[Try it]
List every word or phrase that describes the pony in the last sentence of the post about Laura Ingalls below.

[Given text]
╔══

Maybe this weblobg will be entirely prairie-themed from now on
When Laura Ingalls married Almanzo Wilder, I became a lot less interested in her life. She continued doing hearty and hilarious pioneer things, like inadvertently baking a pie for the threshers that contained no sugar and giving birth to her first child while unconscious, but it was harder for a ten-year-old to relate.
For example, in a scene where old family friends, a couple the Ingalls had known for years, offered to trade her their best horse for her newborn baby, I couldn't really tell what her problem was. Their argument, "You can have another baby and we can't. We never can," made a lot of sense. Getting a horse absolutely made sense.
It is perhaps well that I didn't have a spare younger sibling around during my childhood. I liked babies just fine, but if a family friends had offered to trade me any kind of equine creature for one I could access easily, my parents would have come home to find me trying to edge a soft-eyed, dapple gray, Shetland pony into a crib.

╚══

[Material provided]
╔══

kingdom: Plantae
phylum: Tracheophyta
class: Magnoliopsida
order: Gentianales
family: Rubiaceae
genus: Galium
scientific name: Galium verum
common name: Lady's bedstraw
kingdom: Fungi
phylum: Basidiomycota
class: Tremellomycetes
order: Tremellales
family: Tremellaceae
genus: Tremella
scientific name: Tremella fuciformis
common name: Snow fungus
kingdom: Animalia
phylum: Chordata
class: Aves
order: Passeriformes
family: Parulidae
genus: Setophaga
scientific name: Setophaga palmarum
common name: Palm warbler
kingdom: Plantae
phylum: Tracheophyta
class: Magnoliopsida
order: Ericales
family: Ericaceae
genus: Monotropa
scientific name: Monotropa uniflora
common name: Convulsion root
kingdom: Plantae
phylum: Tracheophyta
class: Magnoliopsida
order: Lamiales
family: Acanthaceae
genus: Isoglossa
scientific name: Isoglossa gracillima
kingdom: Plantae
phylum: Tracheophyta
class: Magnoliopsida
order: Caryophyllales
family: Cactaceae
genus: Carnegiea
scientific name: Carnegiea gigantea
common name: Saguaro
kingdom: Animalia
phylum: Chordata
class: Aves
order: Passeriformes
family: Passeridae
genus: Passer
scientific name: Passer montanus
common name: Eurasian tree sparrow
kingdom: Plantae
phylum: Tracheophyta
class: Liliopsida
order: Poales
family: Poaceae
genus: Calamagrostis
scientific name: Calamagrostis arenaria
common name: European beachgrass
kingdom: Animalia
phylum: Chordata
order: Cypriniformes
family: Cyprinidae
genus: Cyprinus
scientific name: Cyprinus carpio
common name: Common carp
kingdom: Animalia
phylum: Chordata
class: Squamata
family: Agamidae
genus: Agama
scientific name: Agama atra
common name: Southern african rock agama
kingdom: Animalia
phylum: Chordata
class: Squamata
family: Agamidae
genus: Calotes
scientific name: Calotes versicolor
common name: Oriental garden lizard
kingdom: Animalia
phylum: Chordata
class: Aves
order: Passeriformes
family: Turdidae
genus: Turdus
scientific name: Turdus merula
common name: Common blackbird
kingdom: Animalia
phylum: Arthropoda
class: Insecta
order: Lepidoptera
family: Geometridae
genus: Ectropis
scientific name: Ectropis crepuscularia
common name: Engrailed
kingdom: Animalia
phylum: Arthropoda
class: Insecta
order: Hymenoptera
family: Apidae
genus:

╚══

[Solution for this exercise]
The pony is described as soft-eyed, dapple gray, and Shetland.